• List of tasks
1. Reproduce word for word the part of the vending machine advertising text starting with "With endemic campaigns, the" and going on through "their machines automatically.".
2. Answer these questions from the vending machine advertising text:
(a) In the example Peyer gives, within how many days must an operator raise objections to an upcoming campaign?
(b) How many snack machines with digital advertising capabilities did the Made-Rite Company place?
(c) Up to how many ads can operators run on a machine per time?

Operators who don’t use the company’s VendMax products have the option of using its cashless portal where they can sync their data and the locations of their machines.

When it comes to implementing non-endemic campaigns, the vending operator can enjoy doing little to no work on the backend. “Signing up is one agreement, it’s digital and they click to sign. It’s not a lot of heavy paperwork,” said Peyer. “When they sign up initially, they basically say they are interested in all campaigns, but they want the ability to opt out of some. We will let them know that in 7 days, for example, Mastercard is coming out with a campaign, here are the machines it will be on, if you have any objections, let us know within 7 days. Typically people do not opt out.”

With endemic campaigns, the process is also very similar. If an operator is going to participate, they have to promise not to take out the product and confirm their understanding that if they stop carrying the advertised product or Crane no longer sees it in their planogram, they have no right to get paid — they get a link within an email where they click to agree. Once that’s done the ads can be sent to their machines automatically.

The growth of green

One of the biggest benefits of the digital advertising campaigns is the extra monthly revenue growth for operators. The Texas-based full line vending operation Made-Rite Company placed 38 snack machines and dozens of bottle glass front machines with digital advertising capabilities. “The touchscreen has made the snack machine so much better that we felt we’d be able to compete better,” said Craig Reggia, full service business development manager at the Made-Rite Company. Operators can run up to three ads on a machine per time, and receive between $1 and $5 per machine each month.

“Let’s just say you’re getting $1 per ad per month, that’s $3 per month, just on one machine. If you have 1,000 machines that’s $3,000 per month. It eventually pays for the screen and will cover the cost of the cell service, so why not do it?”

• Entries provided
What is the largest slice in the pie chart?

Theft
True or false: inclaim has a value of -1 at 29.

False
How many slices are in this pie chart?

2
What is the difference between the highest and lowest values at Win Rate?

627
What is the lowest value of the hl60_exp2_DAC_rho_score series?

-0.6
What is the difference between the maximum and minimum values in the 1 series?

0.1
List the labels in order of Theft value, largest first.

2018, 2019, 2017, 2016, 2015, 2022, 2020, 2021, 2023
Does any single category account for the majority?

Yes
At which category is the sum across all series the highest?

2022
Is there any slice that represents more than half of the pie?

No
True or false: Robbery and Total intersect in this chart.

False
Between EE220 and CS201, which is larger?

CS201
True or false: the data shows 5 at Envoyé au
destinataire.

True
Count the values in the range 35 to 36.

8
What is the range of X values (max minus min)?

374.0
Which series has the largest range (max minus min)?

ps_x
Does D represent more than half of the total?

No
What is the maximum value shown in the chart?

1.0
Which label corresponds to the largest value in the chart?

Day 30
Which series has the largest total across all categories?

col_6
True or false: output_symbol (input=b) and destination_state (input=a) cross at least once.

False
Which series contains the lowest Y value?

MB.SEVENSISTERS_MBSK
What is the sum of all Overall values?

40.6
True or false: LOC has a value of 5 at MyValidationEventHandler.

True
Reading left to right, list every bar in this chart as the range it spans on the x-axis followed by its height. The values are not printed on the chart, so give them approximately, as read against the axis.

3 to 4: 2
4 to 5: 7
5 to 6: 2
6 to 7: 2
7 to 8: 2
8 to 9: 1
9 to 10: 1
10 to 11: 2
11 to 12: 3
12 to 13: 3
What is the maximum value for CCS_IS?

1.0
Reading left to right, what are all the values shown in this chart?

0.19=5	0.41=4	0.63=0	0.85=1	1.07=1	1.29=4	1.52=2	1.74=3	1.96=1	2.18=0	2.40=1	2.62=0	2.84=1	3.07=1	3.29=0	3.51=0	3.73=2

• Per-task answers
1.
With endemic campaigns, the process is also very similar. If an operator is going to participate, they have to promise not to take out the product and confirm their understanding that if they stop carrying the advertised product or Crane no longer sees it in their planogram, they have no right to get paid — they get a link within an email where they click to agree. Once that’s done the ads can be sent to their machines automatically.

2.
(a) Within 7 days.
(b) 38 snack machines.
(c) Up to three ads.